Não há Sol, Lua ou estrelas.

Não há fome, sede ou sono.

Havia eu, você e o nada que passou a ser tudo.

Você ficou ao meu lado. Era curioso à respeito de tudo, e em nenhum momento neguei-me a lhe sanar dúvidas.

Era pura energia, seu jeito de falar, sua forma de gesticular, ou os trejeitos de seu rosto. Tocava-me nas mãos ou braços o tempo todo, como se para ter certeza de que eu era real e de que você não estava enlouquecendo.

No meu espaço não havia tempo, ainda assim eu o senti passar. Porque eu tive tempo de observar você, de decorar, de decifrar. E quando chegou seu momento de partir, eu senti que passou rápido demais.

Mesmo que em termos humanos, tenha-se passado meses.

— Então chegou minha hora? — você questionou naquele tom de tristeza — se bem que é estranho dizer isso... porque tipo... eu morri?

— Não acho que seja estranho — comentei — mas sim, chegou o momento.

— Você não vai dizer que já está com saudade? — indagou-me.

— Não tenho sentimentos humanos, já lhe disse isso.

— Cara, não precisa ser tão frio — riu, cabisbaixo — eu vou sentir a sua!

— Você não vai lembrar de mim, te expliquei isso — afirmei — eu sou apenas um estágio da sua triagem.

— E você... — começou receoso — vai lembrar de mim?

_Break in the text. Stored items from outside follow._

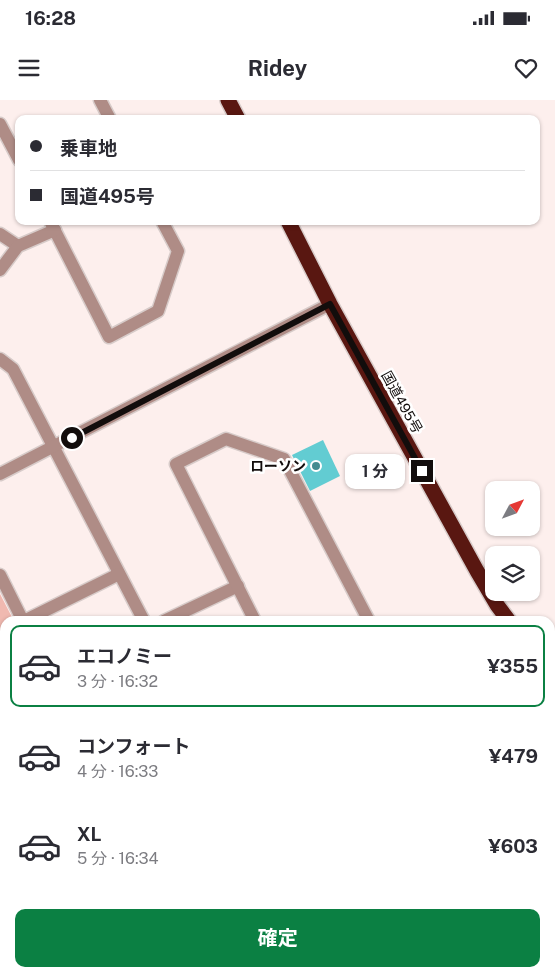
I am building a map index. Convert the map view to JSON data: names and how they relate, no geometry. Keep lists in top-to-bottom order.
{
  "streets": {
    "highway": ["国道495号"]
  },
  "places": ["ローソン"],
  "north": "top right",
  "page": {
    "status": "16:28",
    "header": "Ridey",
    "banner": ["乗車地", "国道495号"],
    "bubble": "1 分",
    "list": [
      {
        "name": "エコノミー",
        "note": "3 分 · 16:32",
        "value": "¥355"
      },
      {
        "name": "コンフォート",
        "note": "4 分 · 16:33",
        "value": "¥479"
      },
      {
        "name": "XL",
        "note": "5 分 · 16:34",
        "value": "¥603"
      }
    ],
    "buttons": "確定"
  }
}
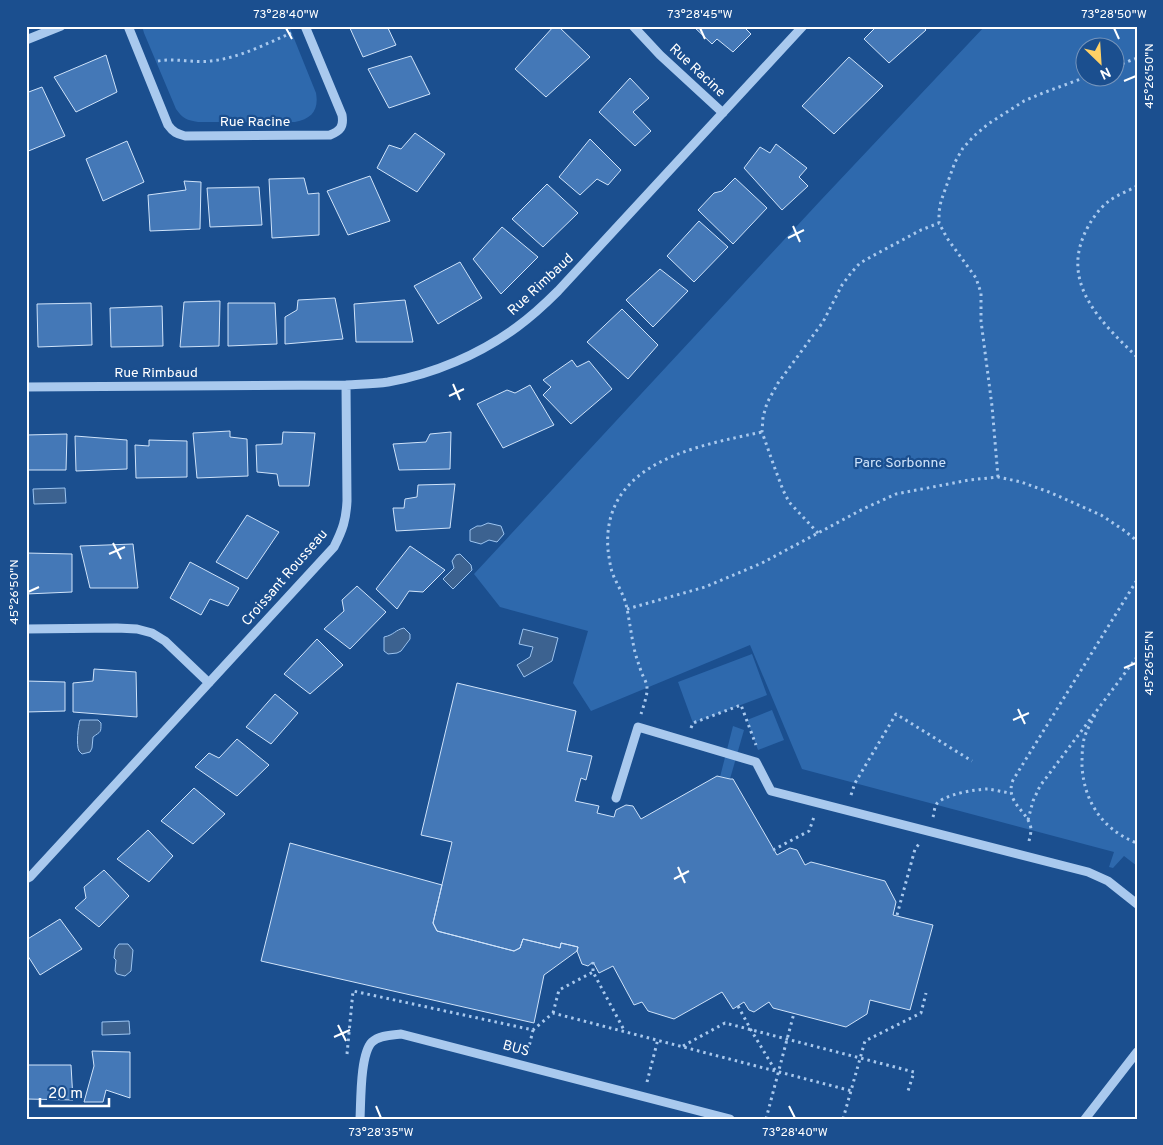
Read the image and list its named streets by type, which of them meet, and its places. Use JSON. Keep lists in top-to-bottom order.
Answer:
{
  "streets": {
    "street": [
      "Rue Racine",
      "Rue Rimbaud",
      "Croissant Rousseau",
      "BUS"
    ]
  },
  "crossings": [
    ["Rue Racine", "Rue Rimbaud"],
    ["Rue Rimbaud", "Croissant Rousseau"]
  ],
  "parks": ["Parc Sorbonne"],
  "scale_bar": "20 m",
  "north": "bottom right",
  "coordinates": [
    "73°28'40\"W",
    "73°28'45\"W",
    "73°28'50\"W",
    "45°26'50\"N",
    "45°26'55\"N",
    "73°28'35\"W"
  ]
}
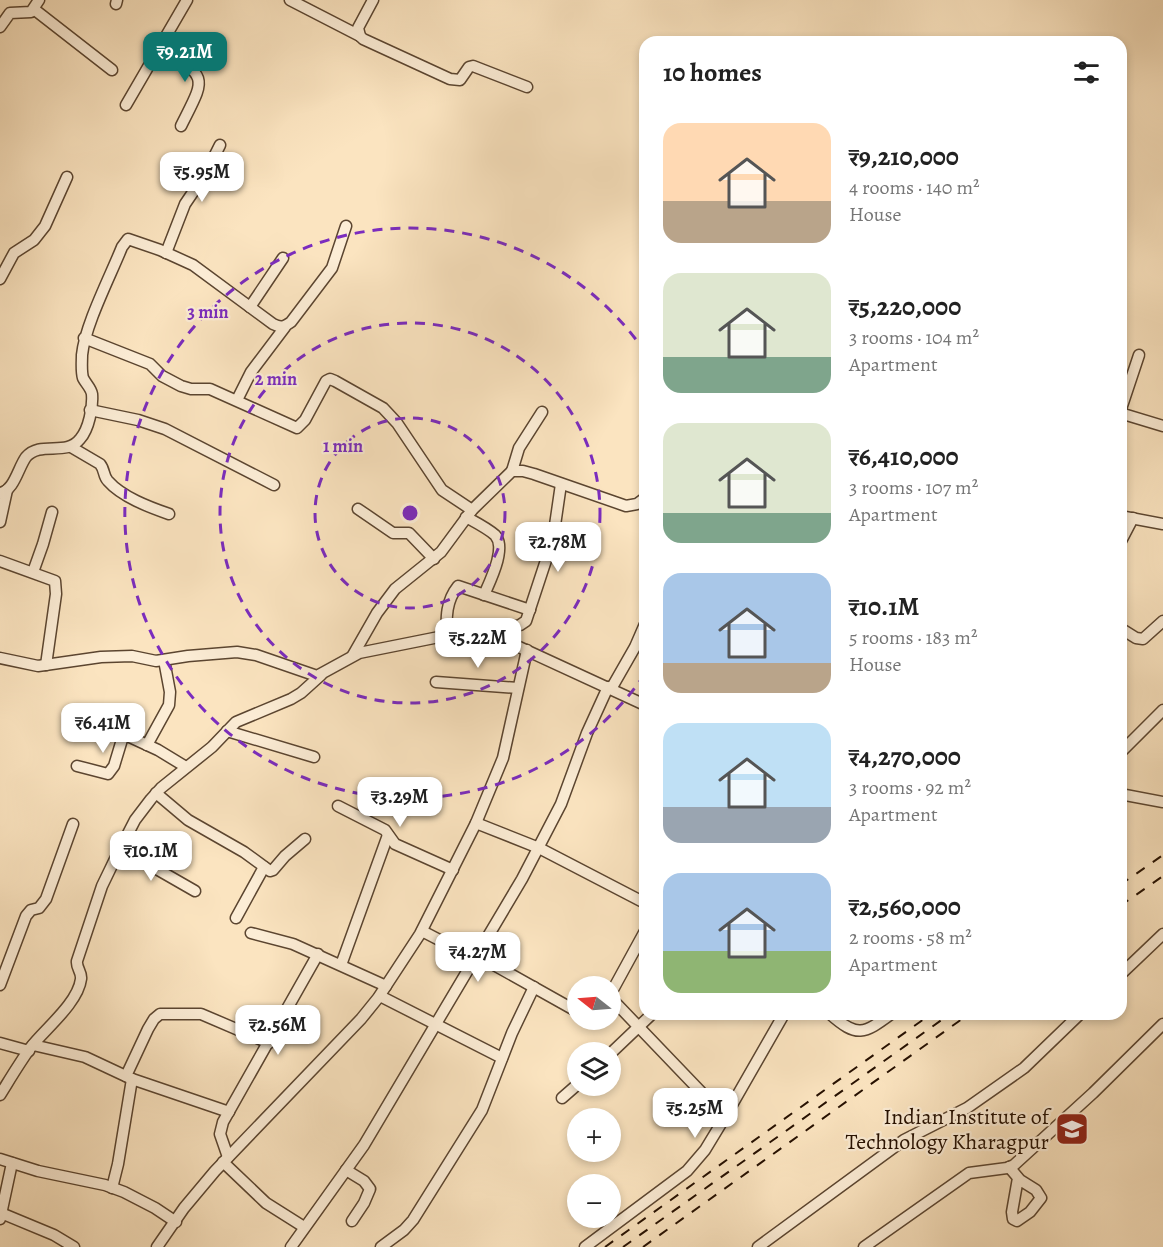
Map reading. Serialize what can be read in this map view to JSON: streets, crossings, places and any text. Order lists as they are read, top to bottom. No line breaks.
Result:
{"places":{"school or university":["Indian Institute of Technology Kharagpur"]},"north":"left","page":{"price":["₹9.21M","₹5.95M","₹2.78M","₹5.22M","₹6.41M","₹3.29M","₹10.1M","₹4.27M","₹2.56M","₹5.25M"],"heading":"10 homes","list":[{"name":"₹9,210,000","note":"4 rooms · 140 m² · House"},{"name":"₹5,220,000","note":"3 rooms · 104 m² · Apartment"},{"name":"₹6,410,000","note":"3 rooms · 107 m² · Apartment"},{"name":"₹10.1M","note":"5 rooms · 183 m² · House"},{"name":"₹4,270,000","note":"3 rooms · 92 m² · Apartment"},{"name":"₹2,560,000","note":"2 rooms · 58 m² · Apartment"}],"map_buttons":["+","−"]},"rings":["3 min","2 min","1 min"]}
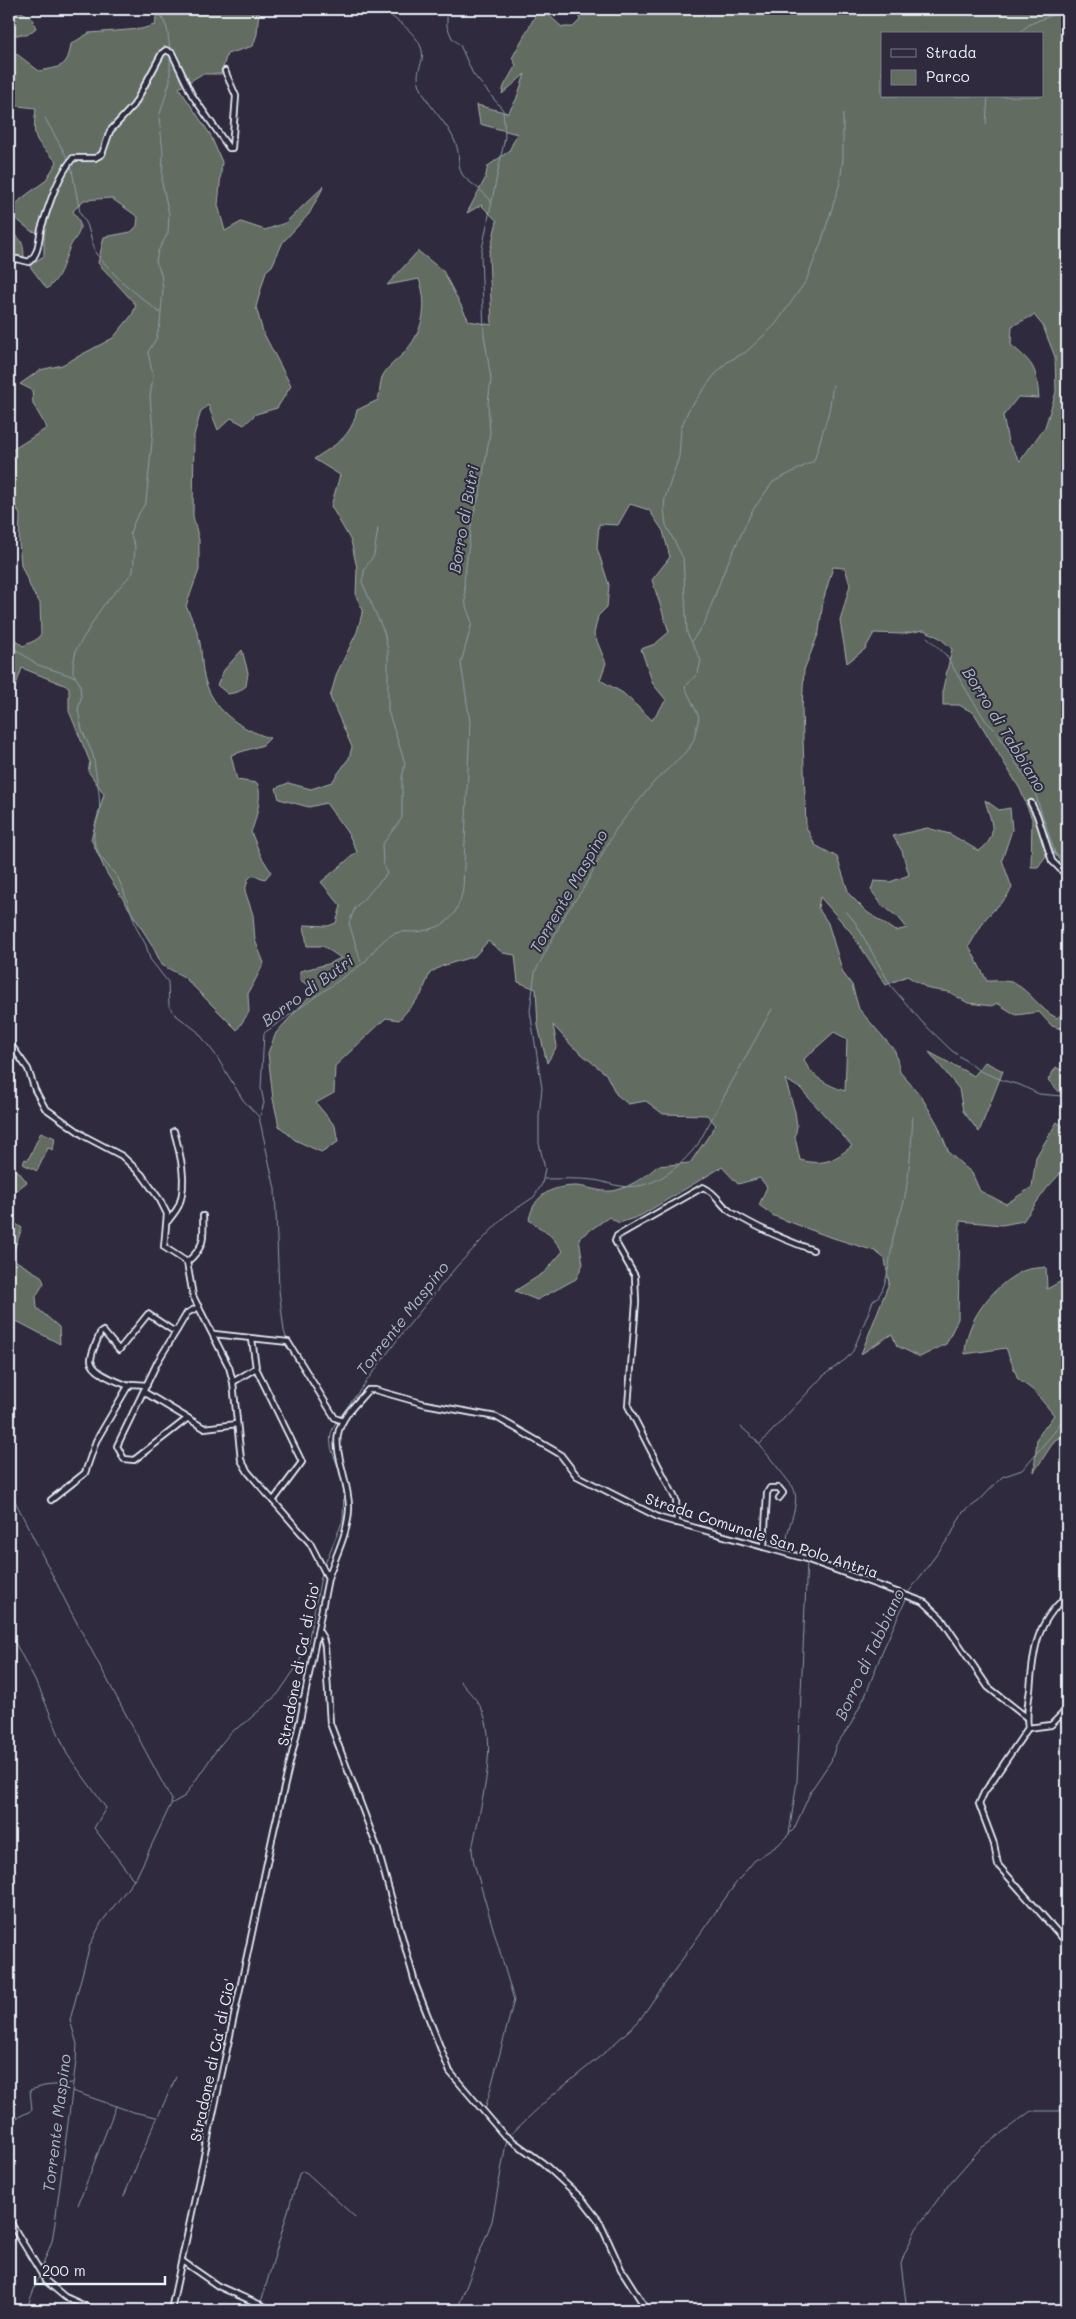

Encarando seus olhos eu vi tudo o que não havia no meu espaço. Inúmeros infinitos de possibilidades, uns menores e outros maiores. Todas as circunstâncias que o levaram até ali e o que o faria seguir adiante. Vi a fagulha de esperança em seu íntimo, lutando com todo ardor de quem se esforça para sobreviver; contudo, você queria uma resposta que eu não deveria lhe dar. Todavia eu lhe dei, mesmo não devendo:

— Sempre.

Te vi parar em frente a porta que te levaria embora. Você teria outra vida, outra chance de recomeçar. Teria uma nova família, novos amigos e novos amores. Novos sentimentos e direções. E você ainda teimava em me encarar com o sorriso aguado e os olhos marejados, que nem deveriam existir nesse plano.

— Vai me dizer seu nome agora, dona Morte?

— Eu não sou a morte — repeti pela centésima vez — sou um mensageiro.

— Posso então ter a honra de me despedir de forma correta, senhor mensageiro? — insistiu com a voz marejada.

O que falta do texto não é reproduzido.